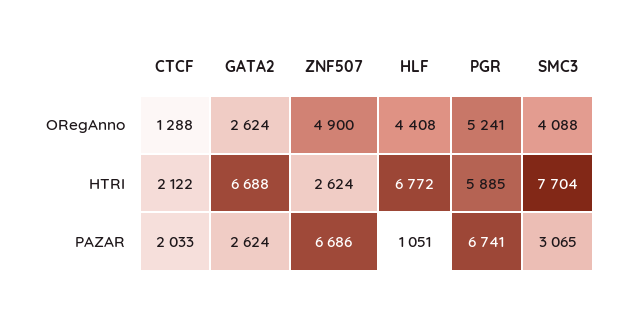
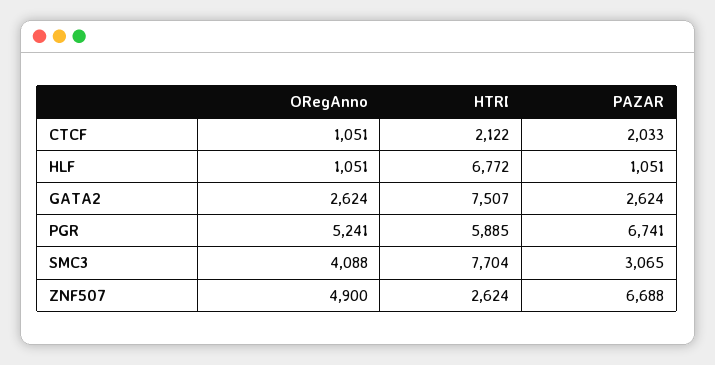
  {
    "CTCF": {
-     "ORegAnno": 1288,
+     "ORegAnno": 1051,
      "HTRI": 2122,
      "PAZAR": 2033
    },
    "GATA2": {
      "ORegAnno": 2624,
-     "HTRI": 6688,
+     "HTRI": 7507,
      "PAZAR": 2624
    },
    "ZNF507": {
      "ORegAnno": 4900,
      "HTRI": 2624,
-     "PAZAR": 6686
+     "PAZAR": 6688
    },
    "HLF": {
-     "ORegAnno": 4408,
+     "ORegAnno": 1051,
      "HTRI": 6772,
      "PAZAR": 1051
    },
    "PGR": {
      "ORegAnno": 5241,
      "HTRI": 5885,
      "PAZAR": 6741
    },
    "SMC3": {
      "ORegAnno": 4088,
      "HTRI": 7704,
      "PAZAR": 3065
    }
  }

=== INSTRUCTION ===
Every line in the entries above that mentions the word "ORegAnno" must be shown.

=== PROBLEM SOLUTION ===
-     "ORegAnno": 1288,
+     "ORegAnno": 1051,
      "ORegAnno": 2624,
      "ORegAnno": 4900,
-     "ORegAnno": 4408,
+     "ORegAnno": 1051,
      "ORegAnno": 5241,
      "ORegAnno": 4088,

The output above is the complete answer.